The fourth element of a prima facieage discrimination case can include proof that the older employee was replaced by a substantially younger person in the employer's workplace. Does it make a difference if the younger employee is characterized as a "temporary employee only? "No" the Sixth Circuit again reiterated recently in Moffat v Walmart Stores:
In its brief, Walmart concedes that it replaced [the plaintiffs] with 19 and 21-year-olds, although it asserts the two new hires were temporary associates. That the new hires were temporary -- rather than permanent -- does not alter our analysis.
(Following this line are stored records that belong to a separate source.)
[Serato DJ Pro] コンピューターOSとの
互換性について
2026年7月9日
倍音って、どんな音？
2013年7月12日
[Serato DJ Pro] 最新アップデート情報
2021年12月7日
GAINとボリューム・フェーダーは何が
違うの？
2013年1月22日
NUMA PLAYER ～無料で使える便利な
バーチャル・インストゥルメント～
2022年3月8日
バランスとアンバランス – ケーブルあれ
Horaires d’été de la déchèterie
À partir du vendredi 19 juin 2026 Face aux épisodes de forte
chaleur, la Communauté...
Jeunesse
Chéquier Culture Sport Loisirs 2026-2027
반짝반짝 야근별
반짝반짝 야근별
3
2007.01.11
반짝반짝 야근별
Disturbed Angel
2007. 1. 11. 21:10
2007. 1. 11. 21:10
See Tuttle v Metro Govt of Nashville, 474 F3d 307, 318 (6th Cir 2007)("In cases were the new hire takes on the plaintiff's former job responsibilities, merely designating the new hire 'temporary' will not defeat the fourth element.").
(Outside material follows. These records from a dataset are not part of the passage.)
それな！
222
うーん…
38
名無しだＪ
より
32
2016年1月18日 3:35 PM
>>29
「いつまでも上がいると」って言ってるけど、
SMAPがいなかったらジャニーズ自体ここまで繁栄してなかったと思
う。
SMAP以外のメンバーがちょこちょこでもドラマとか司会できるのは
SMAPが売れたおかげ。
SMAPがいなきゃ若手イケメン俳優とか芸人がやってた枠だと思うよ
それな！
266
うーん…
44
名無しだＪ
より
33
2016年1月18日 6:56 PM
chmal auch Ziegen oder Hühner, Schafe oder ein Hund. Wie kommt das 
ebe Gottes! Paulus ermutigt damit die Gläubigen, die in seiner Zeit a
"No" as the Sixth Circuit recently explained again while reversing a district court's summary judgment in Moffat v Walmart:
An ADEA plaintiff need not show that she was treated less favorably than someone outside the protected class. See O'Connor v Consolidated Coin Caterers Corp, 517 US 308, 312-13 (1996)("The fact that one person in the protected class has lost out to another person in the protected class is ... irrelevant, so long as he has lost out because of his age ... [T]he fact that a replacement is substantially younger than the plaintiff is a far more reliable indicator of age discrimination than is the fact that the plaintiff was replaced by someone outside the protected class."). Rather, she must show circumstances that support an inference of unlawful age discrimination. Blizzard v Marion Tech College, 698 F3d 275, 283 (6th Cir 2012); Clay v UPS, 501 F3d 695, 703 (6th Cir 2007); see also Macy v Hopkins Co Bd of Educ, 484 F3d 357, 365 (6th Cir 2007)(stating that the fourth element requires a showing that a plaintiff "suffered [the adverse employment action] under circumstances which give rise to an inference of unlawful discrimination"), abrogated on other grounds by Lewis v Humboldt Acquisition Corp, 681 F3d 312 (6th Cir 2012). Such circumstances may, but need not, include an allegation that plaintiff was treated less favorably than an employee who is at least six years younger. Id. at 283-84; Grosjean v First Energy Corp, 349 F3d 332, 340 (6th Cir 2003)(establishing bright-line rule that "an age difference of six years or less between an employee and a replacement is not significant").
It appears that the district judge, among other mistakes, got all caught up in the specifics of what were considered erroneously to be a prima facie age discrimination case, not an uncommon error.